Спартанцы – те, о которых помнят, – исчезли больше чем за тысячу лет до рожденья Тенгиза. Ликург, научивший Спарту презирать и роскошь, и труд ради войны, стал мифом давным-давно. История и поэзия облачили монголов и спартанцев в одежды двух разных миров. О том как будто постаралась и природа – внешне, тогда как между теми и другими существовало внутреннее братство.
На опыте с ремесленниками Тенгиз познал, что разумная перемена решения, что измена себе есть признак силы, а не слабости. Слабые от лености ума и из страха цепляются за принятое однажды. Размышляя о пределах, Тенгиз нуждался в Гутлуке. Умея незаметно предложить отцу своей плоти и духа какую-либо мысль, Тенгиз терпеливо выжидал. Не скоро, но Гутлук возвращал ту же мысль, преображенную золотом разума.
Святые отвергают дела внешнего мира, боясь, как видно, своей силы. Для Тенгиза отец был как гора. Превосходство отца возвышало сына – он будет иным, но и таким же.

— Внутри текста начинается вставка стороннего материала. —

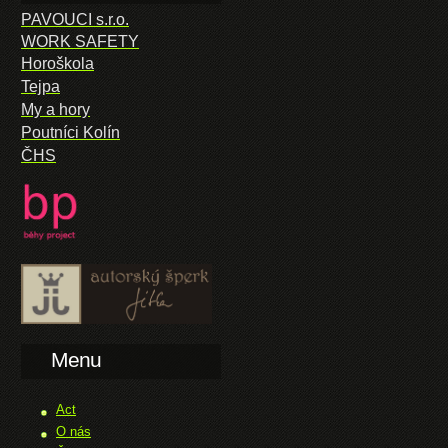
PAVOUCI s.r.o.
WORK SAFETY
Horoškola
Tejpa
My a hory
Poutníci Kolín
ČHS
Menu
Act
O nás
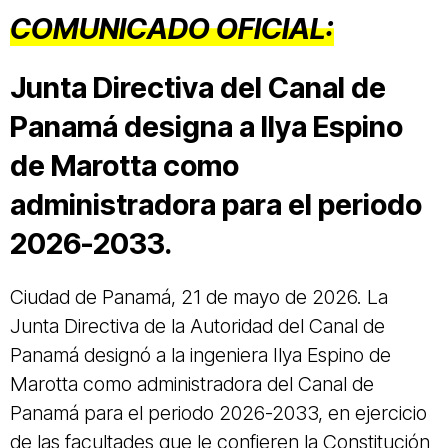
COMUNICADO OFICIAL:
Junta Directiva del Canal de
Panamá designa a Ilya Espino
de Marotta como
administradora para el periodo
2026-2033.
Ciudad de Panamá, 21 de mayo de 2026. La
Junta Directiva de la Autoridad del Canal de
Panamá designó a la ingeniera Ilya Espino de
Marotta como administradora del Canal de
Panamá para el periodo 2026-2033, en ejercicio
de las facultades que le confieren la Constitución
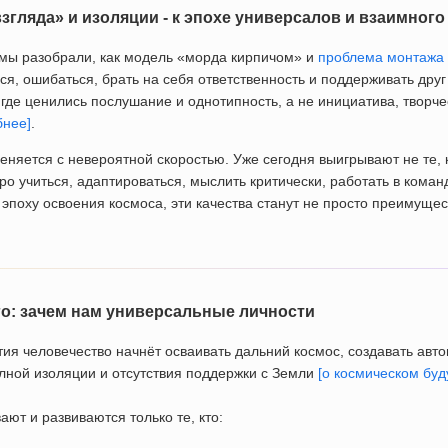
взгляда» и изоляции - к эпохе универсалов и взаимног
мы разобрали, как модель «морда кирпичом» и
проблема монтажа
я, ошибаться, брать на себя ответственность и поддерживать друг
 где ценились послушание и однотипность, а не инициатива, творче
бнее]
.
няется с невероятной скоростью. Уже сегодня выигрывают не те, к
тро учиться, адаптироваться, мыслить критически, работать в коман
в эпоху освоения космоса, эти качества станут не просто преимуще
о: зачем нам универсальные личности
ия человечество начнёт осваивать дальний космос, создавать авт
олной изоляции и отсутствия поддержки с Земли
[о космическом бу
ают и развиваются только те, кто:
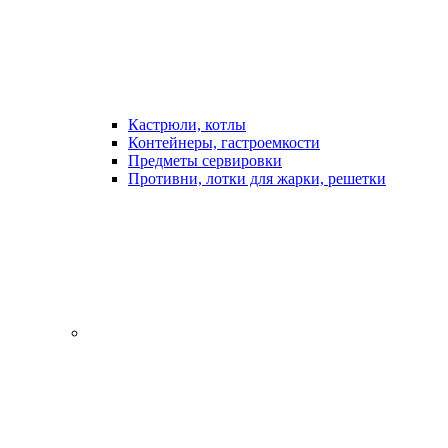
Кастрюли, котлы
Контейнеры, гастроемкости
Предметы сервировки
Противни, лотки для жарки, решетки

Кусок кошмы, закрывавший вход в юрту, был отброшен. Хан, согнувшись, вышел. Трое сторожей не шелохнулись. Опираясь на копья, они будто дремали стоя, но каменная неподвижность тел выдавала бодрствование. Тенгиз долго стоял, долго ждал. Звезды начинали гаснуть, а босые ступни окоченели. Хан обулся. Юноша, родственник и слуга, поднес миску квашеного молока, холодного, чуть пенящегося, и положил в деревянное корытце – тэбши – окорок вареной баранины с воткнутым в холодное мясо длинным сточенным ножом.
Свет овладевал миром медленно-медленно, как прилив Океана, который без спеха поднимался вместе с солнцем на длинные отмели восточного берега Поднебесной. Солнце еще не одолело подножий горной гряды, защищавшей монгольскую стоянку.

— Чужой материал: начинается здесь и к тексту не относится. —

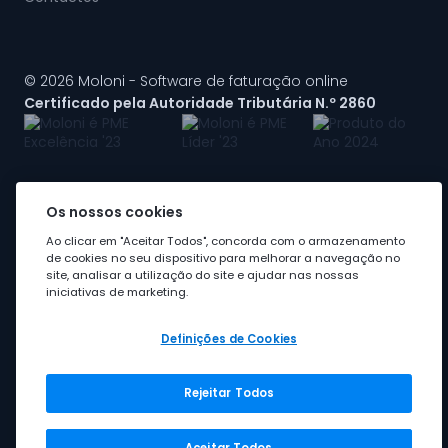
© 2026 Moloni - Software de faturação online
Certificado pela Autoridade Tributária N.º 2860
Os nossos cookies
A Moloni faz parte do
grupo Visma
Ao clicar em "Aceitar Todos", concorda com o armazenamento
de cookies no seu dispositivo para melhorar a navegação no
site, analisar a utilização do site e ajudar nas nossas
iniciativas de marketing.
Definições de Cookies
Rejeitar Todos
Grupo Visma
Visma em Portugal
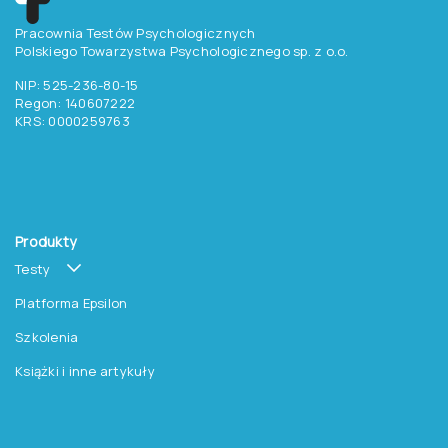
Pracownia Testów Psychologicznych
Polskiego Towarzystwa Psychologicznego sp. z o.o.
NIP: 525-236-80-15
Regon: 140607222
KRS: 0000259763
Produkty
Testy
Platforma Epsilon
Szkolenia
Książki i inne artykuły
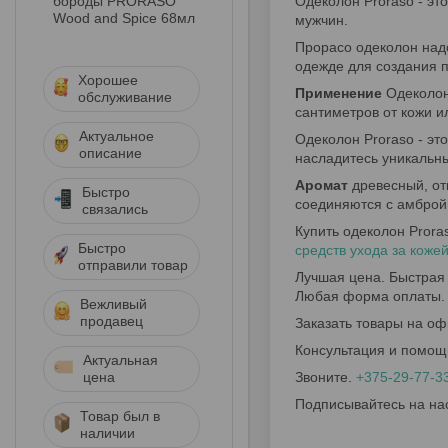
бороды PRORASO
Одеколон Proraso - эт
Wood and Spice 68мл
мужчин.
Прорасо одеколон надо
одежде для создания п
Хорошее
Применение
Одеколона
обслуживание
сантиметров от кожи и
Актуальное
Одеколон Proraso - это
описание
насладитесь уникальн
Аромат
древесный, от
Быстро
соединяются с амброй
связались
Купить одеколон Prora
Быстро
средств ухода за коже
отправили товар
Лучшая цена. Быстрая 
Любая форма оплаты.
Вежливый
продавец
Заказать товары на оф
Консультация и помощ
Актуальная
цена
Звоните.
+375-29-77-3
Подписывайтесь на на
Товар был в
наличии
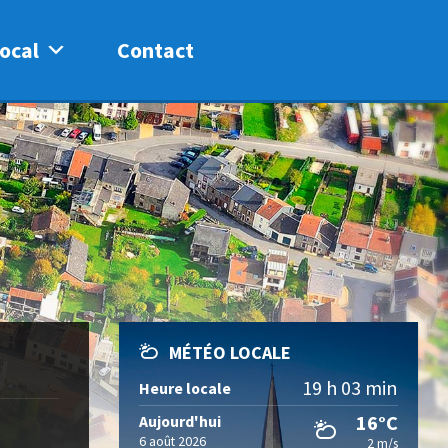
ocal
Contact
MÉTÉO LOCALE
19 h 03 min
Heure locale
16°C
Aujourd'hui
6 août 2026
2 m/s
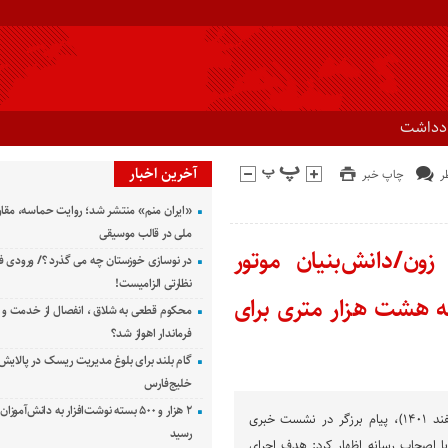
ادداشت
آخرین اخبار
چاپ خبر
«ایران منم» منتشر شد؛ روایت حماسه، مقا
ملی در قالب موسیقی
فن زون/دانش‌بنیان موتور
در نوسازی خوزستان چه می گذرد ؟/ ورودی ف
نظارتی الزامیست!
 هشت هزار متری برای
محکوم قطعی به شلاق ، انفصال از خدمت و 
فرماندار اهواز شد؟
گام بلند برای بلوغ مدیریت ریسک در پالایش 
خلیج‌فارس
۲ هزار و ۵۰۰ بسته نوشت‌افزار به دانش‌آمو
ظهر امروز سه شنبه(۱۶ اسفند ۱۴٠۱)، پیام برزگر در نشست خبری
رسید
 با اصحاب رسانه اظهار کرد: هدف اجرای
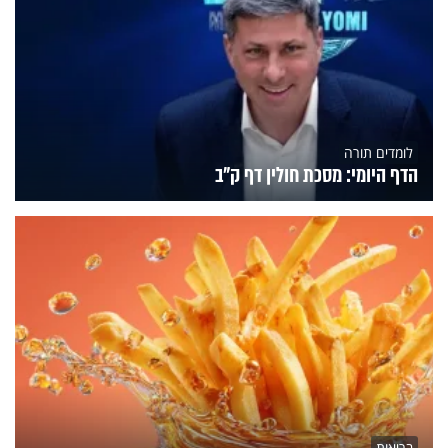
לומדים תורה
הדף היומי: מסכת חולין דף ק"ב
בריאות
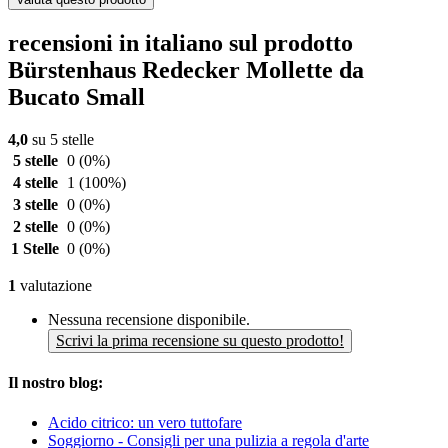
recensioni in italiano sul prodotto
Bürstenhaus Redecker Mollette da
Bucato Small
4,0
su 5 stelle
5 stelle
0
(0%)
4 stelle
1
(100%)
3 stelle
0
(0%)
2 stelle
0
(0%)
1 Stelle
0
(0%)
1
valutazione
Nessuna recensione disponibile.
Scrivi la prima recensione su questo prodotto!
Il nostro blog:
Acido citrico: un vero tuttofare
Soggiorno - Consigli per una pulizia a regola d'arte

Здесь, на западном берегу Поднебесной, приливы подчинены другой силе. Лагерь – люди и лошади уже жили в сумерках нового дня, наполняя его движеньем и шумом: люди часто слишком торопятся, а лошади всегда чутки к людскому волнению. Ветер еще безучастно спал, давая всем некий срок тишины, называемый утром, когда далеко слышны слабые голоса живых и даже самый слабый из них – человеческий, какую бы власть над другими ни воплощал его хозяин.
Перед юртой хана выставили длинный шест. К нему пахучим сыромятным ремнем привязали копье с белым шелковым лоскутом знамени над девятью пучками черных волос из хвоста яка.

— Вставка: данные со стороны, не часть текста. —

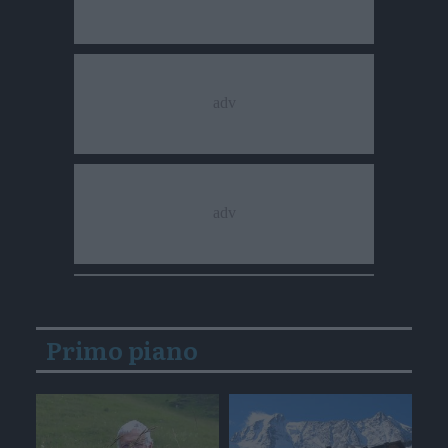
Primo piano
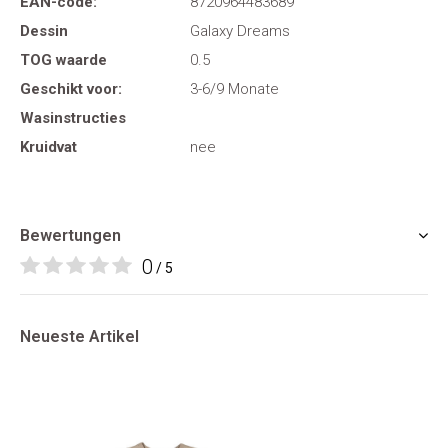
EAN-code:
8720964483689
Dessin
Galaxy Dreams
TOG waarde
0.5
Geschikt voor:
3-6/9 Monate
Wasinstructies
Kruidvat
nee
Bewertungen
0
/ 5
Neueste Artikel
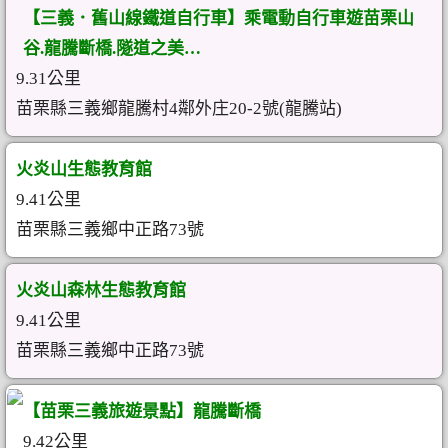
【三義．舊山線鐵道自行車】乘電動自行車遊苗栗山
谷.龍騰斷橋.隧道之美…
9.31公里
苗栗縣三義鄉龍騰村4鄰外庄20-2號(龍騰站)
火炎山生態教育館
9.41公里
苗栗縣三義鄉中正路73號
火炎山森林生態教育館
9.41公里
苗栗縣三義鄉中正路73號
【苗栗三義旅遊景點】龍騰斷橋
9.42公里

Вернувшись, хан лег на баранью шубу. Срезая мясо, он громко жевал и глядел наружу из темной юрты, как дикий зверь из пещеры. Он не был ни диким, ни зверем. Просто еще не пришло время поэтов, которые на чистейшем языке Корана будут писать поэмы-манифесты для монгольских ханов и – от своего имени – поэмы о величии ханов. Поэты еще не успели присосаться, как рыбы-прилипалы к акулам, к монгольским сапогам. Великое Небо сберегло от липкой лести Тенгиза, сына Гутлука.
Подходя в точном порядке, монголы становились тугими сотнями, обжимая плотным строем тысяч юрту хана. Хорош такой строй, коль ему подчиняются люди, умеющие жить просто, как проста сама жизнь – пока сам человек ничего не придумал, – которые молоды в молодости, в зрелости – зрелы, как чувствуют они сами, а случившееся с ними случается в первый раз – для них. Хорошо, когда хан чутко освобождает строй, вытягивая в десятники, в сотники других, памятливых, которых и собственная и чужая жизнь наделяет богатством опыта. Пусть, как всякое, опасно и это богатство: умные ненадежны деятельностью живой мысли. Молодые ханы смелы, еще тонок их вкус. До времени им, как пресное жирное блюдо, претит зловонная преданность самодовольных тупиц.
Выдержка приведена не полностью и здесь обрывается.